Jak one się widzą,no i jak poznają.Przecież dzielą je 2 szyby i ok 15 cm przestrzeń.
Te 2 parki w akwarium zdecydowanie się nie lubią-ale każda ma swój rewir i poza czasowymi utarczkami-nie ma raczej problemu.
Samiczka która została sama-jest jakby trochę zagubiona bez samca-i to mnie też martwi.
Czy nie ma jakiegoś bardziej intensywnego sposobu leczenia tego pryszcza-no i przez to krótszego-by jak najbardziej w tej sytuacji wyeliminować stres?
Na prawę boję się że mi się tanganikodusek nie rozchorował bardziej.
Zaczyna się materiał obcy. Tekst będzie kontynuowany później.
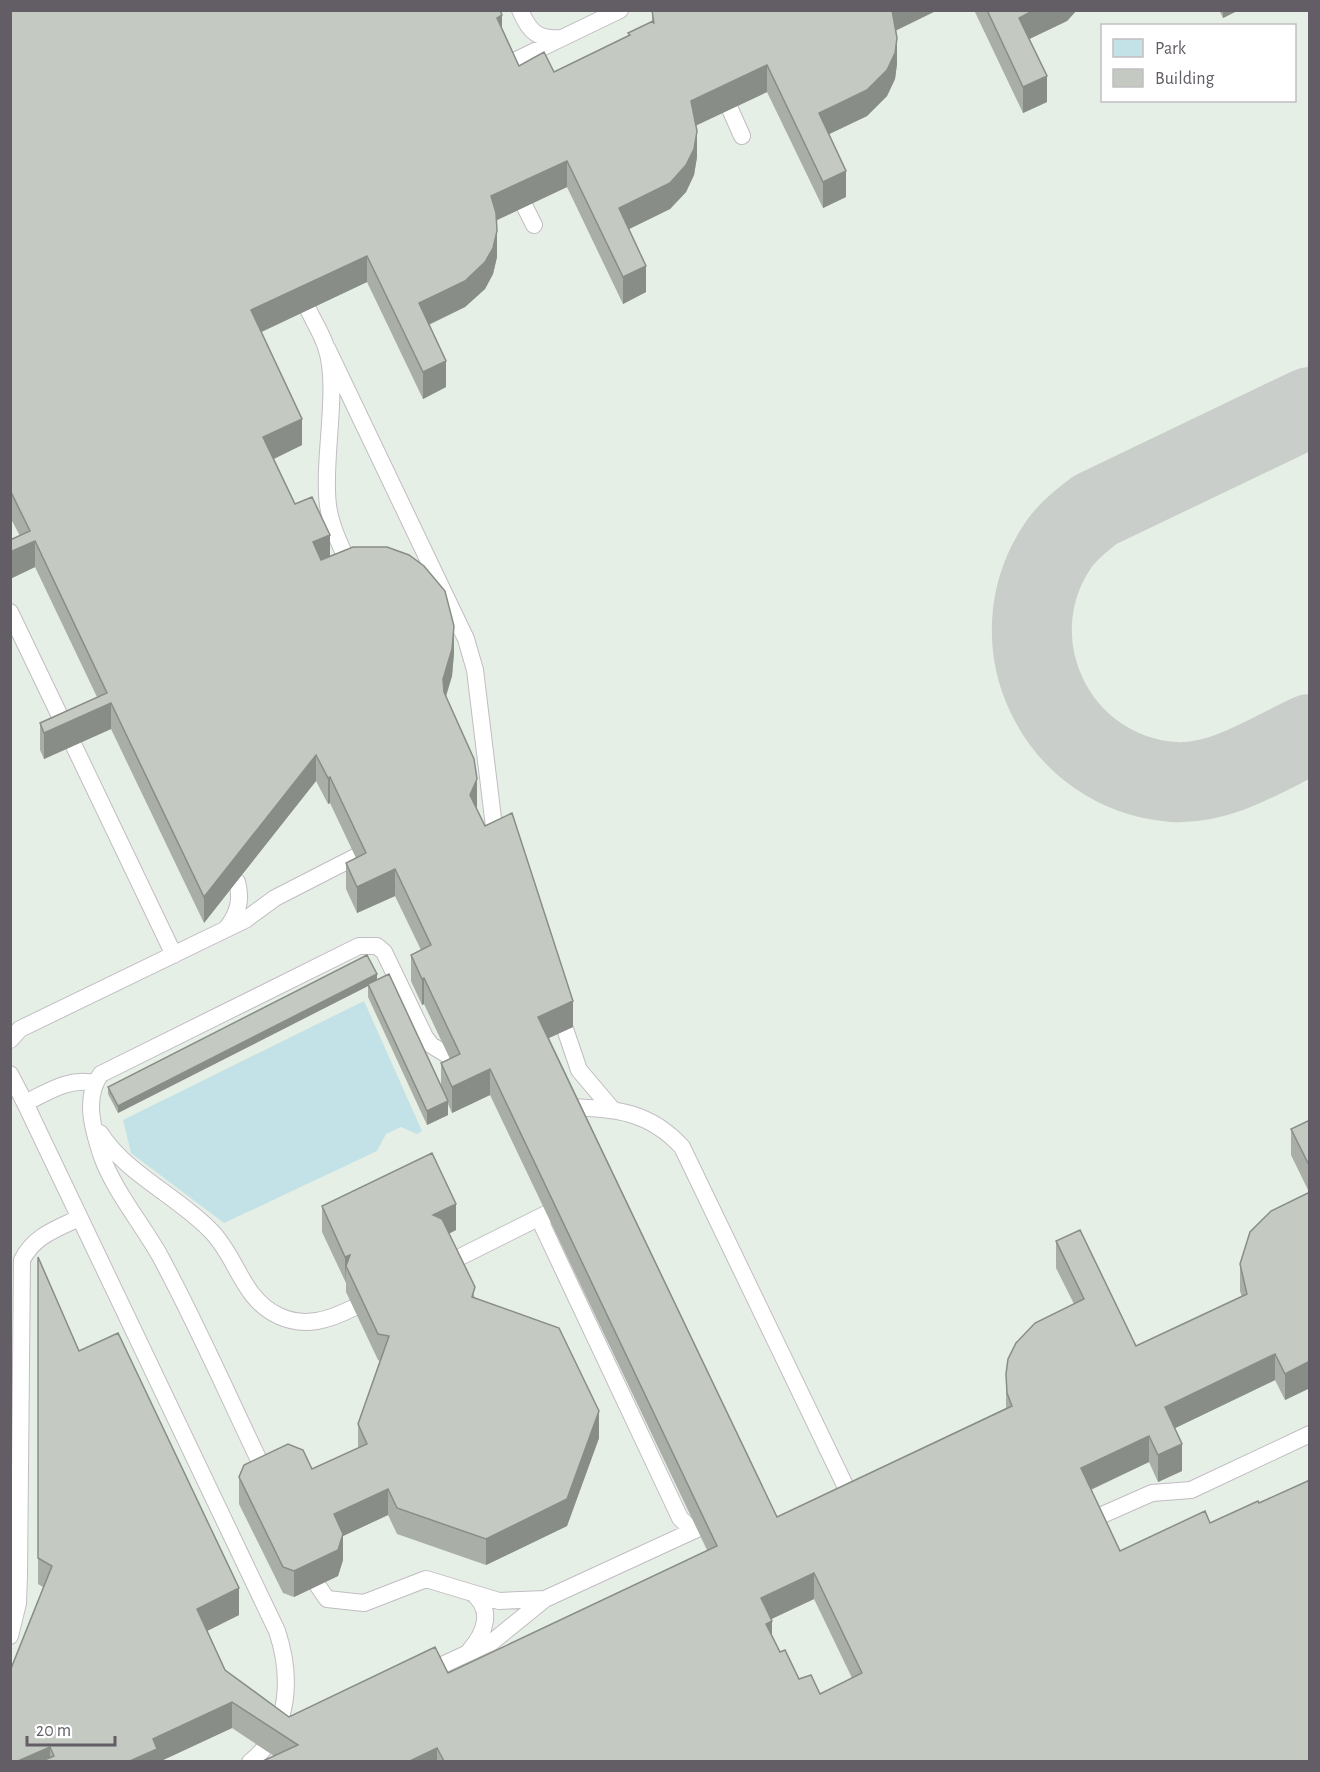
<svg xmlns="http://www.w3.org/2000/svg" width="1320" height="1772" viewBox="0 0 1320 1772" font-family="'Alegreya Sans',sans-serif">
<style>
.green{fill:#c2e2e7}
.lines{fill:none;stroke-linecap:round;stroke-linejoin:round}
.taxiway{stroke:#caceca;stroke-width:80}
.lane-casing{stroke:#c1bcc4;stroke-width:18}
.lane{stroke:#fff;stroke-width:16}
.wall{fill:#a9aea6;fill-rule:evenodd}
.shaded-wall{fill:#898d87}
.building{fill:#c4cac1;stroke:#898d87;stroke-width:1.5;fill-rule:evenodd}
</style>
<rect width="100%" height="100%" fill="#e6efe5"/>
<!-- green -->
<path class="green" d="M 364,1001 L 422,1131 L 417,1134 L 401,1127 L 386,1134 L 377,1151 L 224,1223 L 131,1153 L 123,1120 Z"/>
<g class="lines">
<!-- taxiway -->
<path class="taxiway" d="M 1310,407 L 1095,510 C 1082,520 1069,530 1059,544 C 992,641 1056,773 1173,782 C 1222,785 1267,754 1310,734"/>
<defs>
<path id="lane" d="M 520,10 C 529,31 537,40 561,38
M 506,65 L 620,10
M 730,109 L 742,136
M 525,207 L 534,225
M 308,309 C 314,322 322,334 326,347 C 340,387 322,459 328,505 C 331,528 342,549 352,570
M 327,348 L 466,639 L 475,670 L 496,843
M 10,612 L 68,733
M 74,746 L 174,955
M 226,929 C 238,914 242,900 237,882
M 565,1029 L 579,1070 L 612,1109
M 10,1040 L 20,1029 L 245,920 L 275,898 L 355,857
M 10,1074 L 25,1103 C 48,1092 69,1077 95,1083
M 25,1103 L 277,1631 C 292,1676 291,1730 250,1762
M 570,1107 C 616,1109 649,1111 682,1147 L 854,1504
M 100,1133 C 127,1175 178,1196 212,1232 C 238,1259 242,1299 279,1316 C 305,1328 329,1320 353,1308
M 546,1214 L 542,1220 L 543,1227 L 680,1518 L 687,1525 L 697,1529
M 450,1262 L 546,1214
M 268,1479 C 232,1405 199,1328 160,1256 C 142,1224 115,1192 102,1157 C 93,1130 83,1097 101,1074 L 359,946 L 377,946 L 384,952 L 425,1037 L 431,1045 L 449,1056
M 1093,1519 L 1152,1493 L 1191,1490 L 1310,1434
M 318,1586 L 327,1599 L 364,1603 L 426,1579 L 499,1601 L 545,1599
M 10,1636 L 18,1603 L 19,1576 L 22,1260 C 34,1236 56,1229 79,1218
M 470,1650 C 485,1633 494,1609 472,1593
M 423,1674 L 492,1642 L 545,1599 L 697,1529"/>
</defs>
<!-- lane casing -->
<use href="#lane" class="lane-casing"/>
<!-- lane -->
<use href="#lane" class="lane"/>
</g>
<!-- wall -->
<path class="wall" d="M 10,10 L 502,29 L 519,66 L 554,72 L 628,36 L 628,33 L 652,21 L 652,10 L 896,30 L 897,64 L 895,79 L 887,96 L 867,116 L 829,134 L 846,197 L 823,208 L 767,92 L 696,125 L 697,157 L 694,175 L 686,192 L 670,209 L 629,229 L 646,292 L 623,304 L 567,187 L 496,220 L 497,257 L 493,274 L 485,289 L 465,307 L 429,325 L 446,387 L 423,399 L 367,282 L 261,332 L 302,445 L 274,459 L 295,504 L 330,556 L 454,653 L 452,676 L 446,697 L 477,806 L 476,807 L 573,1027 L 549,1038 L 777,1517 L 1006,1408 L 1006,1374 L 1074,1304 L 1056,1268 L 1056,1241 L 1136,1346 L 1242,1297 L 1240,1291 L 1240,1264 L 1309,1192 L 1291,1155 L 1291,1129 L 1310,1120 L 1310,1388 L 1285,1400 L 1275,1380 L 1175,1428 L 1182,1471 L 1158,1482 L 1149,1462 L 1091,1490 L 1120,1551 L 1310,1761 L 263,1761 L 274,1756 L 232,1728 L 161,1761 L 10,1761 L 43,1587 L 38,1584 L 38,1257 L 79,1351 L 239,1615 L 207,1631 L 225,1670 L 289,1717 L 448,1673 L 707,1550 L 490,1095 L 452,1113 L 448,1104 L 448,1115 L 427,1125 L 368,997 L 368,986 L 118,1113 L 108,1094 L 108,1087 L 377,979 L 441,1086 L 441,1063 L 450,1059 L 424,1004 L 422,1005 L 411,981 L 411,955 L 421,950 L 395,896 L 357,913 L 346,889 L 346,863 L 356,858 L 330,803 L 328,804 L 316,781 L 204,923 L 111,729 L 44,759 L 40,750 L 40,723 L 97,697 L 35,567 L 10,579 L 10,552 L 20,536 L 10,517 ZM 814,1599 L 852,1678 L 820,1694 L 799,1679 L 780,1652 L 772,1635 L 771,1619 Z
M 974,10 L 1077,10 L 1067,21 L 1029,39 L 1047,102 L 1023,113 Z
M 1219,10 L 1239,10 L 1223,18 Z
M 322,1206 L 456,1230 L 449,1234 L 475,1298 L 599,1438 L 567,1526 L 486,1565 L 397,1534 L 388,1515 L 343,1536 L 343,1560 L 338,1576 L 294,1597 L 283,1593 L 239,1504 L 239,1477 L 312,1469 L 358,1448 L 358,1424 L 380,1361 L 378,1360 L 346,1292 L 346,1283 L 322,1232 Z"/>
<!-- shaded-wall -->
<path class="shaded-wall" d="M 891,10 L 938,10 L 891,33 Z
M 1034,10 L 1077,10 L 1067,21 L 1019,44 L 1019,18 Z
M 1223,10 L 1239,10 L 1223,18 Z
M 502,15 L 502,41 L 497,18 Z
M 897,38 L 897,64 L 895,79 L 887,96 L 867,116 L 819,139 L 819,113 Z
M 767,65 L 767,92 L 691,128 L 691,101 Z
M 1047,76 L 1047,102 L 1023,113 L 1023,87 Z
M 697,131 L 697,157 L 694,175 L 686,192 L 670,209 L 619,234 L 619,208 Z
M 567,161 L 567,187 L 491,223 L 491,196 Z
M 846,171 L 846,197 L 823,208 L 823,182 Z
M 497,231 L 497,257 L 493,274 L 485,289 L 465,307 L 419,329 L 419,303 Z
M 367,256 L 367,282 L 251,337 L 251,310 Z
M 646,266 L 646,292 L 623,304 L 623,277 Z
M 446,361 L 446,387 L 423,399 L 423,372 Z
M 302,419 L 302,445 L 263,464 L 263,437 Z
M 330,535 L 330,561 L 313,568 L 313,542 Z
M 35,541 L 35,567 L 10,579 L 10,552 Z
M 454,626 L 454,653 L 452,676 L 443,705 L 443,679 Z
M 111,703 L 111,729 L 44,759 L 44,733 Z
M 316,755 L 316,781 L 204,923 L 204,897 Z
M 330,777 L 330,803 L 328,804 L 328,778 Z
M 477,779 L 477,806 L 470,822 L 470,795 Z
M 395,869 L 395,896 L 357,913 L 357,887 Z
M 377,974 L 377,981 L 368,984 L 368,986 L 118,1113 L 118,1106 Z
M 424,978 L 424,1004 L 422,1005 L 422,979 Z
M 573,1001 L 573,1027 L 538,1043 L 538,1017 Z
M 490,1069 L 490,1095 L 452,1113 L 452,1087 Z
M 448,1101 L 448,1115 L 427,1125 L 427,1111 Z
M 456,1204 L 456,1230 L 433,1241 L 433,1215 Z
M 350,1255 L 346,1266 L 345,1283 L 345,1257 Z
M 1275,1354 L 1275,1380 L 1165,1433 L 1165,1407 Z
M 1310,1361 L 1310,1388 L 1285,1400 L 1285,1374 Z
M 599,1411 L 599,1438 L 567,1526 L 486,1565 L 486,1539 Z
M 1149,1436 L 1149,1462 L 1081,1494 L 1081,1468 Z
M 1182,1444 L 1182,1471 L 1158,1482 L 1158,1455 Z
M 388,1489 L 388,1515 L 343,1536 L 343,1560 L 338,1576 L 294,1597 L 294,1571 L 334,1514 Z
M 814,1573 L 814,1599 L 761,1624 L 761,1598 Z
M 239,1588 L 239,1615 L 197,1636 L 197,1609 Z
M 772,1621 L 772,1647 L 766,1624 Z
M 232,1702 L 232,1728 L 161,1761 L 130,1761 L 153,1739 Z
M 50,1747 L 50,1761 L 18,1761 Z
M 437,1748 L 437,1761 L 410,1761 Z"/>
<!-- building -->
<path class="building" d="M 10,10 L 500,10 L 502,15 L 497,18 L 519,66 L 544,52 L 554,72 L 630,35 L 628,33 L 653,21 L 654,24 L 652,10 L 892,10 L 897,38 L 895,53 L 887,70 L 867,90 L 819,113 L 846,171 L 823,182 L 767,65 L 691,101 L 697,131 L 694,149 L 686,165 L 670,183 L 619,208 L 646,266 L 623,277 L 567,161 L 491,196 L 496,213 L 497,231 L 493,248 L 485,262 L 465,281 L 419,303 L 446,361 L 423,372 L 367,256 L 251,310 L 302,419 L 263,437 L 295,504 L 312,497 L 330,535 L 313,542 L 321,560 L 353,547 L 387,547 L 409,555 L 424,566 L 445,591 L 454,626 L 452,649 L 443,679 L 444,692 L 474,759 L 477,779 L 470,795 L 485,826 L 512,813 L 573,1001 L 538,1017 L 777,1517 L 1012,1406 L 1007,1393 L 1006,1374 L 1008,1359 L 1016,1343 L 1035,1323 L 1084,1299 L 1056,1241 L 1080,1230 L 1136,1346 L 1247,1294 L 1240,1264 L 1250,1232 L 1271,1211 L 1310,1192 L 1310,1361 L 1285,1374 L 1275,1354 L 1165,1407 L 1182,1444 L 1158,1455 L 1149,1436 L 1081,1468 L 1120,1551 L 1205,1511 L 1210,1523 L 1258,1501 L 1259,1503 L 1310,1480 L 1310,1761 L 444,1761 L 437,1748 L 410,1761 L 263,1761 L 298,1745 L 232,1702 L 153,1739 L 157,1749 L 130,1761 L 42,1761 L 54,1756 L 50,1747 L 18,1761 L 10,1761 L 10,1671 L 52,1566 L 38,1558 L 38,1257 L 79,1351 L 118,1333 L 239,1588 L 197,1609 L 225,1670 L 289,1717 L 435,1647 L 448,1673 L 717,1546 L 490,1069 L 452,1087 L 441,1063 L 460,1054 L 424,978 L 422,979 L 411,955 L 431,945 L 395,869 L 357,887 L 346,863 L 366,853 L 330,777 L 328,778 L 316,755 L 204,897 L 111,703 L 44,733 L 40,723 L 107,693 L 35,541 L 10,552 L 10,540 L 30,531 L 10,490 ZM 814,1573 L 862,1673 L 820,1694 L 811,1675 L 799,1679 L 785,1650 L 780,1652 L 766,1624 L 772,1621 L 761,1598 Z
M 987,10 L 1034,10 L 1019,18 L 1047,76 L 1023,87 Z
M 367,955 L 377,974 L 118,1106 L 108,1087 Z
M 389,974 L 448,1101 L 427,1111 L 368,984 Z
M 1310,1120 L 1310,1167 L 1291,1129 Z
M 432,1153 L 456,1204 L 433,1215 L 442,1219 L 475,1287 L 472,1297 L 559,1328 L 599,1411 L 567,1499 L 486,1539 L 397,1508 L 388,1489 L 334,1514 L 343,1534 L 338,1550 L 294,1571 L 283,1567 L 239,1477 L 244,1465 L 288,1444 L 303,1450 L 312,1469 L 367,1444 L 358,1424 L 389,1336 L 378,1334 L 346,1266 L 350,1255 L 345,1257 L 322,1206 Z"/>
<!-- border -->
<rect width="1320" height="1772" fill="none" stroke="#635d66" stroke-width="24"/>
<!-- legend -->
<rect x="1101" y="24" width="195" height="78" fill="#ffffff" stroke="#c1bec2" stroke-width="1.5"/>
<rect x="1113" y="39" width="30" height="18" fill="#c2e2e7" stroke="#c1bec2" stroke-width="1.5"/>
<text x="1155" y="54" font-size="18" fill="#635d66">Park</text>
<rect x="1113" y="69" width="30" height="18" fill="#c4cac1" stroke="#c1bec2" stroke-width="1.5"/>
<text x="1155" y="84" font-size="18" fill="#635d66">Building</text>
<!-- scale -->
<path d="M27 1736v9h88v-9" fill="none" stroke="#635d66" stroke-width="3"/>
<text x="36" y="1736" font-size="18" fill="#635d66" stroke="#ffffff" stroke-width="4.5" paint-order="stroke">20 m</text>
</svg>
Może jakaś jednorazowa -krótka kąpiel w anytbiotyku.I wpóścić go z powrotem-a wodę w ogólnym posolić -podmienić ze 25% i dodać witaminy.
Piszę bez składu i ładu-ale nie mam dzisiaj coś głowy.Poza tym jestem w pracy i dopiero jutro wieczorem mogę coś zrabić.Na razie-będzie miał dziś podawane malutkie dawki jedzenia z antybiotykiem-ale chyba go nie zje.
No i pływa w wodzie z MFC.Jest pod opieką -ale nie moją.